The trouble was, her own future was coming toward Audrey like too good a pitch not to take a swing. She had always wondered why it was considered better to believe in a "half-full" glass when a "half-empty" glass creates a greater urgency to make it full. By this logic her life felt invitingly half-empty. She was more ready for this upcoming birthday than for any previous milestone, because this time she'd given herself the gift of believing in fifty—fifty:fifty—as half of adulthood. What better opportunity could there be than the convergence of plain ambition and the mythic empty nest? The intervention of Rob's early death was a tragedy, certainly, but it was also an instance of ordinary bad timing, because it coincided with Audrey's application deadline, which, although perhaps mistakenly, she'd decided not to miss. Louise Schneider, the physician in charge of the MetroHealth Clinic, where Audrey worked, had convinced Audrey that the best thing she had going for her was that few veteran nurses ever voluntarily jumped overboard into shark-infested waters. Who could resist sending a rescue boat to bring her in alive?

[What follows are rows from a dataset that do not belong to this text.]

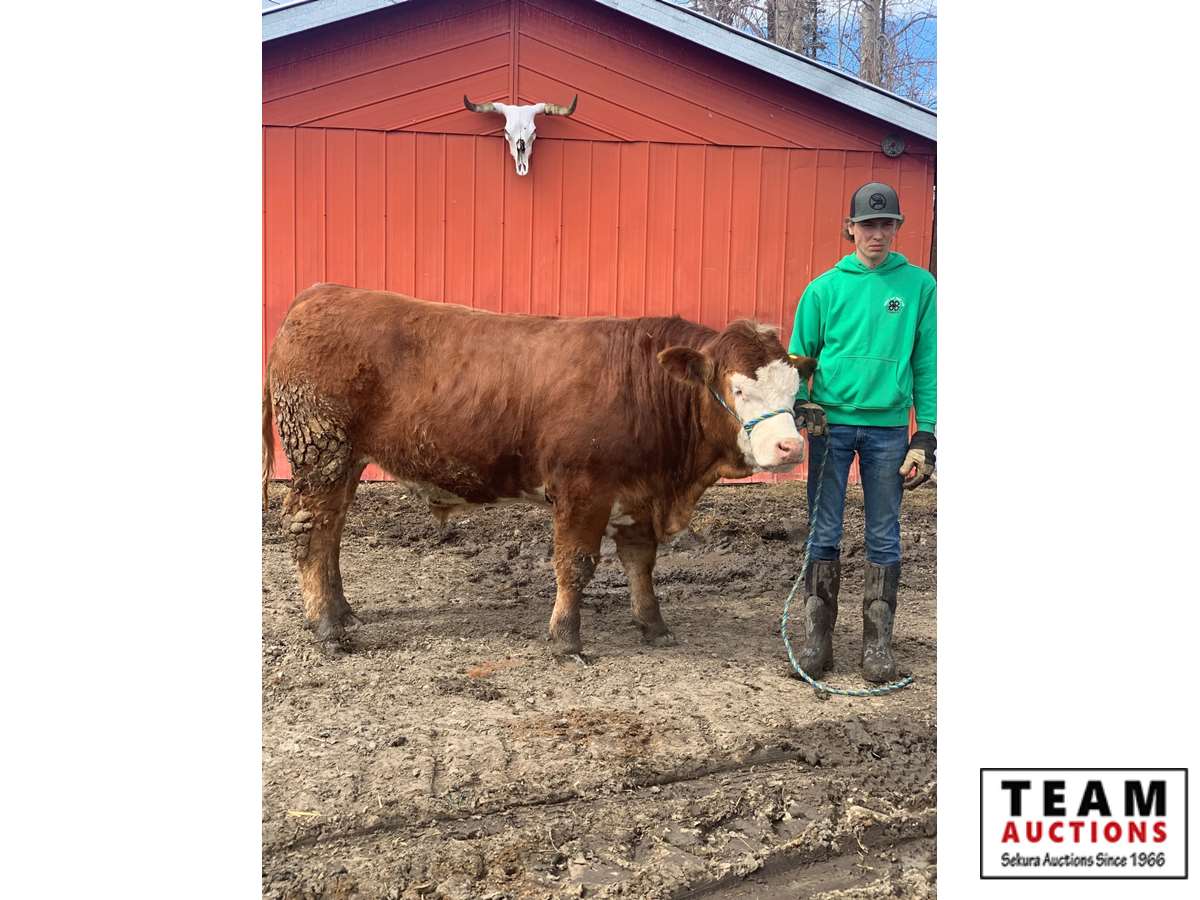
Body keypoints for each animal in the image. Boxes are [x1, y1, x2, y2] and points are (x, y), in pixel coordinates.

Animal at [262, 284, 817, 659]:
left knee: (331, 532)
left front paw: (654, 626)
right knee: (311, 531)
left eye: (795, 391)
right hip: (322, 452)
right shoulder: (582, 488)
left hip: (344, 461)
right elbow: (575, 564)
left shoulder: (637, 494)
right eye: (738, 388)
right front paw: (566, 640)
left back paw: (340, 611)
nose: (791, 446)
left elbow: (640, 564)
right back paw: (329, 629)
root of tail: (319, 294)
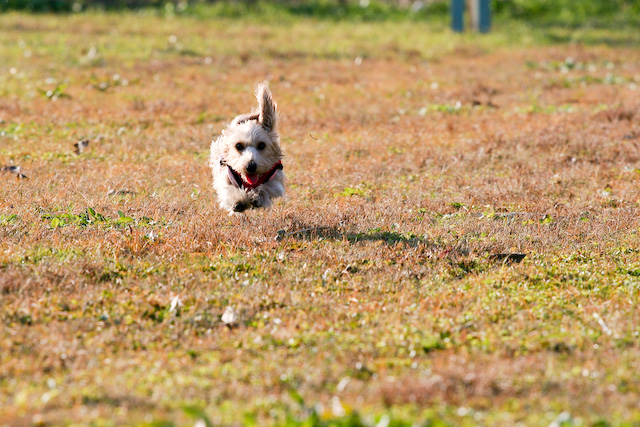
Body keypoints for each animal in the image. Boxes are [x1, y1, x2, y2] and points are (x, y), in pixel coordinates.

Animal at [210, 84, 285, 213]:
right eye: (238, 146)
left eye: (262, 145)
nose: (251, 166)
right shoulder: (226, 176)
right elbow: (228, 189)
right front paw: (238, 201)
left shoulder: (275, 178)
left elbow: (268, 187)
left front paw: (257, 196)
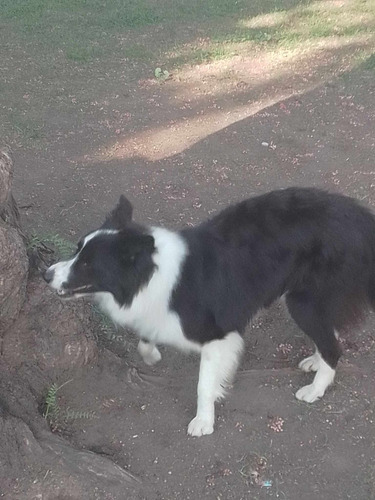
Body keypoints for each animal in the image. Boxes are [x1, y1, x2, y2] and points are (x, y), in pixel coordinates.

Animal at [42, 189, 375, 436]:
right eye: (77, 250)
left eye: (88, 264)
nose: (46, 274)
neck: (149, 273)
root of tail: (357, 215)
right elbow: (146, 339)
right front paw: (152, 355)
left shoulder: (218, 335)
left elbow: (203, 384)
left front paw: (204, 420)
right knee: (328, 333)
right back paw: (314, 361)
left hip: (303, 303)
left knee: (333, 346)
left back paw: (315, 388)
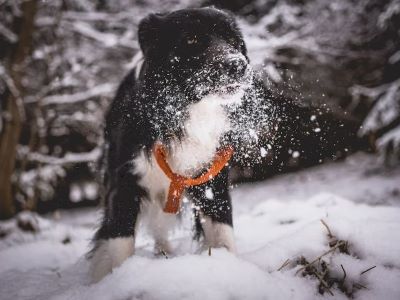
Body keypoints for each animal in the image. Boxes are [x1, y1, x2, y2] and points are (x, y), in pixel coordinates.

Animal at [88, 7, 260, 284]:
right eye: (191, 39)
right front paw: (116, 280)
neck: (184, 113)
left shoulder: (212, 179)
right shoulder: (124, 182)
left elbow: (222, 229)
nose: (237, 64)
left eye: (234, 40)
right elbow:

The sky was taking on color, a comfortingly pale pink like the inside of an infant's mouth, and Lake Erie had become, all the way to the border with Canada beyond the horizon, the shiny, smooth metallic rose of those American sedans driven by elderly women. In the middle of this continuum Audrey felt a combined gratitude and hope that made her feel both lucky and unfulfilled. Now she could see in the back yard that the grass needed to be cut, and with equal light outside and in, she could no longer see her reflection in the kitchen window. Anyway, she'd switched from the nuisance of eyeglasses to the ease of her contact lenses, transparent slices of vision unrestricted by frames. And since Overlook Road rode the hip of the hill above Case Western Reserve University, the medical school was practically already within her view, even if only literally. Her question was, what else was she overlooking?
This nicely sited Colonial had been their starter house because, by the time Gregory married, he was already a judge elected to the same Common Pleas Court as, by now, he'd spent his entirely contented career. But since the court isn't officially in session without the judge present in the courtroom, she'd been the one to accommodate her work schedule to the needs of their daughters, so that, for example, she'd never missed a weekday lacrosse game. Today's was conveniently at Magnificat and, for a change, she wouldn't have to rush all the way across the city to get from Metro to the game. Her note to Gregory told him she and Sally would stop after the game for the makings of a special dinner. It went without saying that she'd choose a favorite of his in order to try to cheer him up a little, no matter that, ever since Rob, nothing much could.